The Crew Signs Fayma's Shirt Photo: Mission William Red Wake gets all fancy signing Fayma's Shirt
Photo: Mission

Now I'm running a bit long here and I don't want to wear out your patience. (well, not too much, anyhow.) However, I've been prattling on about less action-oriented stuff and I don't want you to drowse off, either. So we're going to end with a big action finish! Yep. Usually I'm the one that tries out weird things so that I have something to finish off boring chapters with. However, Wendy "Jill-Handed Red" let me use her photos and I thought we'd feature her son, Youngblood learning a new skill: blacksmithing. It gets the blood up just thinking about it, eh? So let's plunge right in.

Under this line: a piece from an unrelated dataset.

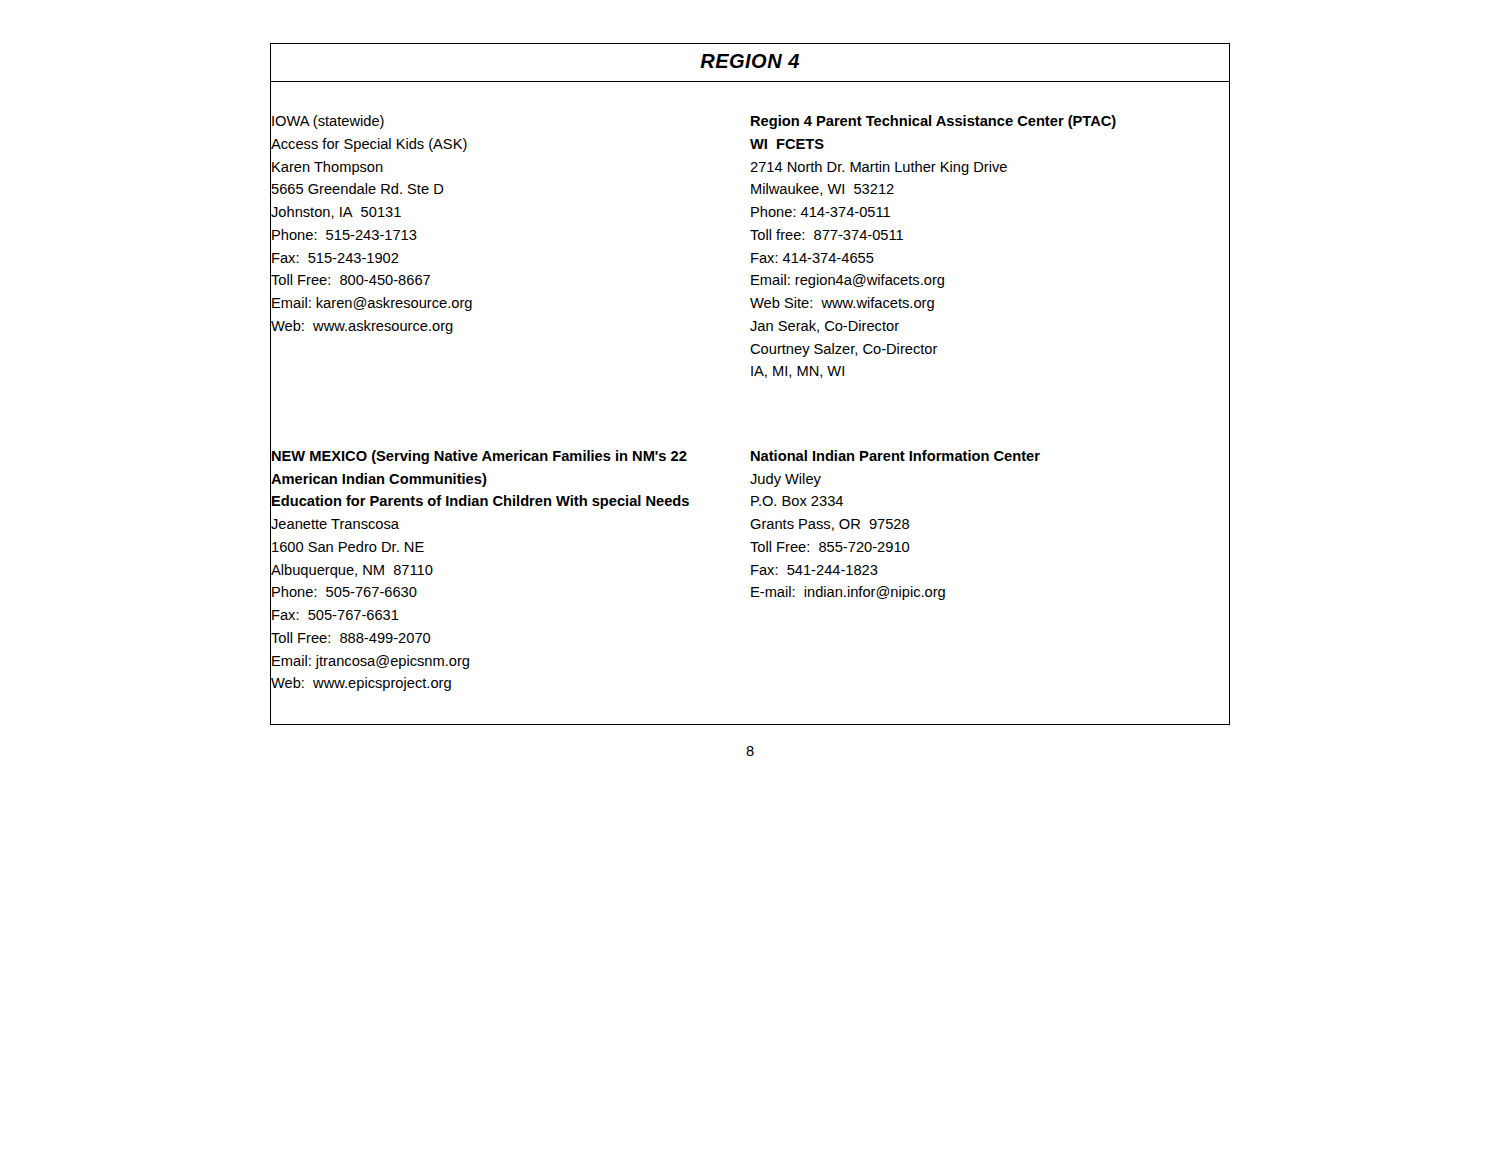REGION 4
| IOWA (statewide) Access for Special Kids (ASK) Karen Thompson 5665 Greendale Rd. Ste D Johnston, IA 50131 Phone: 515-243-1713 Fax: 515-243-1902 Toll Free: 800-450-8667 Email: karen@askresource.org Web: www.askresource.org | Region 4 Parent Technical Assistance Center (PTAC) WI FCETS 2714 North Dr. Martin Luther King Drive Milwaukee, WI 53212 Phone: 414-374-0511 Toll free: 877-374-0511 Fax: 414-374-4655 Email: region4a@wifacets.org Web Site: www.wifacets.org Jan Serak, Co-Director Courtney Salzer, Co-Director IA, MI, MN, WI |
| NEW MEXICO (Serving Native American Families in NM's 22 American Indian Communities) Education for Parents of Indian Children With special Needs Jeanette Transcosa 1600 San Pedro Dr. NE Albuquerque, NM 87110 Phone: 505-767-6630 Fax: 505-767-6631 Toll Free: 888-499-2070 Email: jtrancosa@epicsnm.org Web: www.epicsproject.org | National Indian Parent Information Center Judy Wiley P.O. Box 2334 Grants Pass, OR 97528 Toll Free: 855-720-2910 Fax: 541-244-1823 E-mail: indian.infor@nipic.org |
8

Let me begin this discourse with a disclaimer: I have never done blacksmithing, I know nothing whatsoever about the art and I wasn't there. You have been warned. Youngblood started off on the bad foot by receiving his instruction from Scarlett Jai ( below left.) I am kidding, of course, Scarlett was involved with the operation of the forge last year and I've always found her to be quite patient with me. (And that's saying something.) Soon, it was time for the sparrow to fly on his own as you see below center. Here we have Youngblood hammering away on his project. If he had a hammer, he would hammer all afternoon. And the result? Well, check it out below right. Two nails! Yep. Two. If we were careening the ship and he were the carpenter the crew would be very happy because they would have quite the extended leave. But who am I to scoff? He can make nails and I can't. So there's your big action finish.

Scarlett Jai instructing Youngblood Photo: Jill-Handed Red If Youngblood had a hammer... Photo: Jill-Handed Red Youngblood makes two nails. Yep.